The House

The stress was too big for her, physically. It seemed to spread past her skin, in a haze of panic she couldn’t seem to shake. Delilah resisted the urge to glance at her phone again. She knew it hadn’t been more than a couple of minutes since she last looked, when she’d calculated the bank would open in ten minutes.

How long do I stand here, she thought, before I decide something has happened and I go to the house? How can he possibly expect me to move forward without him?

She thought back to the night before, in the music room, with Gavin’s hands and body all over her in a fever. She still felt tender from what they’d done, and she let herself remember every bit of it for just a moment, only a heartbeat: his breath warm and fast on her neck, teeth dragging to her collarbone, the sight of his smooth, muscled shoulders moving over her first slowly and then with abandon. How he’d started so carefully but listened to her when she told him she wanted none of that.

And then later: his warm, satisfied mouth pressed to her bare stomach and his promise that he would be here today. But that was before he knew his mother had called.

“Take everything worth anything,” he’d said as he’d backed away toward the door leading out of the music room, “and if I’m not there by eleven, get out of town. I’ll find you.”

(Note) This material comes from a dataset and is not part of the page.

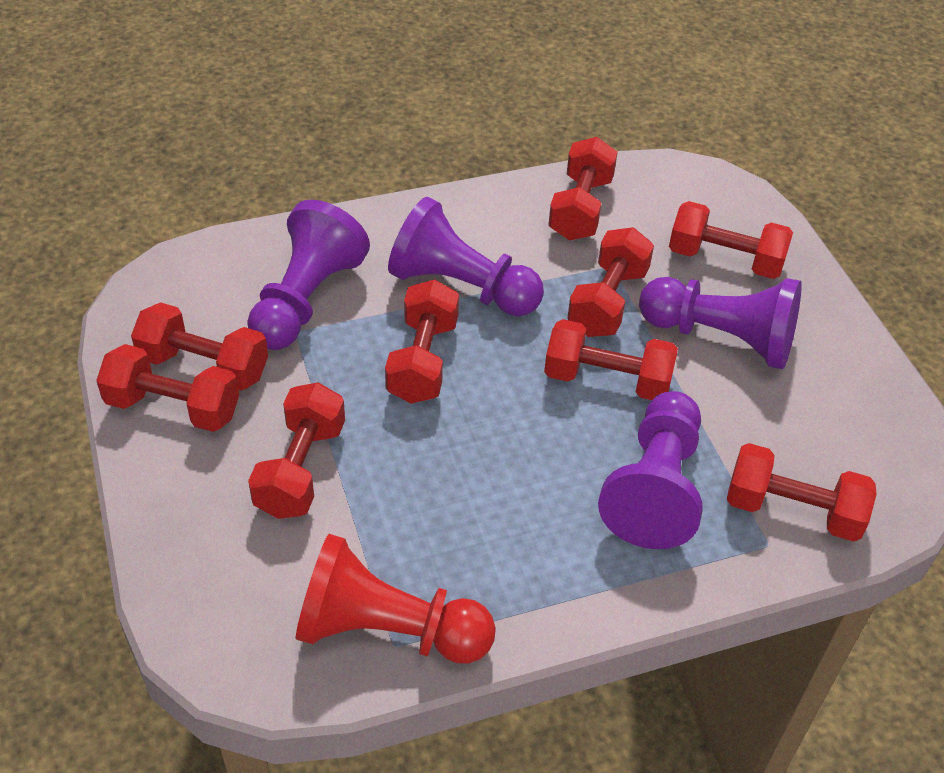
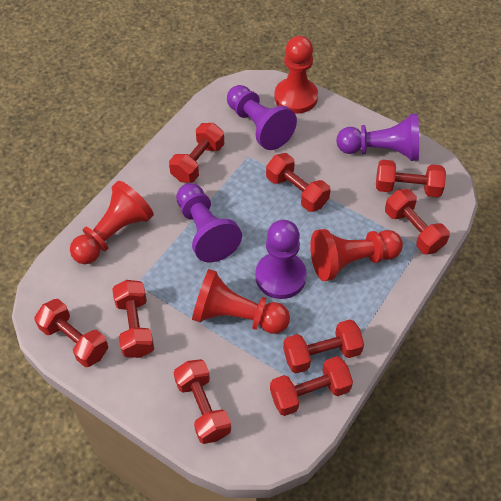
red pawn: 1 -> 4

Delilah swallowed, looking down at her phone just as the doors to the bank clicked open.

She’d held on to the hope that Gavin would be here now, that he would have gone in and escaped easily, or changed his mind at the gate and managed to dodge all of the trees swiping at him as he ran back to her here, in the middle of town.

It was only nine.

He wasn’t late.

She shouldn’t worry yet.

But her panic was a cold, slithering thing, as if the house had crawled into her this time, finally possessing her. But she knew it hadn’t. She was completely alone on the sidewalk outside the bank, because if Gavin was trapped there, House had everything it needed already.

? ? ?

The bank was empty but for a few tellers, a manager speaking on the phone in a glass-enclosed office, and a smiling, clean-cut, fair-haired man behind a desk. Taking a deep breath, Delilah walked over to him and sat down with shaking legs.

“I need to access a safe-deposit box.”

The man, whose desk had a name plate with KENNETH engraved into brass, smiled again and turned to his computer. “Well, great. I can help you there. What’s your name?”

“I’m Delilah Blue.” He began to type her name into his computer, but she quickly added, “But it’s not my box.”

Kenneth’s smile faltered as he looked back at her. “Whose box is it?”

“Hilary Timothy.”

He typed in the name and then shook his head, eyes genuinely apologetic when he looked back to her. “You’re not listed as a user on this account.”

“I have a key, though,” she said, hope causing her voice to crack halfway through.

“Unfortunately, it doesn’t work that way. You need to be an approved user.”

Was it something in Delilah’s expression that made him so sincerely concerned for her? Something in the way her voice shook and she looked like she’d seen a ghost, maybe a thousand of them? She could see it in Kenneth’s face that if this rule could be bent, he might just do it.

“What if. . . ?” She paused, taking a deep breath before saying, “What if Hilary died?”

Kenneth blinked, surprised. He collected himself quickly enough. “Well, she does have someone else on the access form. Maybe you can contact them?”

Delilah shook her head, not understanding. A key was a key, after all. She only needed to open the box, not take anything with her. “I just need to see what’s in there. There are answers in that box, sir.”

“There are standard security features set up with a safe-deposit box,” Kenneth explained patiently. “You can’t access the box with only the key. Whoever requires access to the box needs to be present with their identification when the box is created, because they have to sign the signature card. Only the individuals that have signed the signature card have access to the safe-deposit box. Everyone who signs is given a key to the box. Does this make sense?”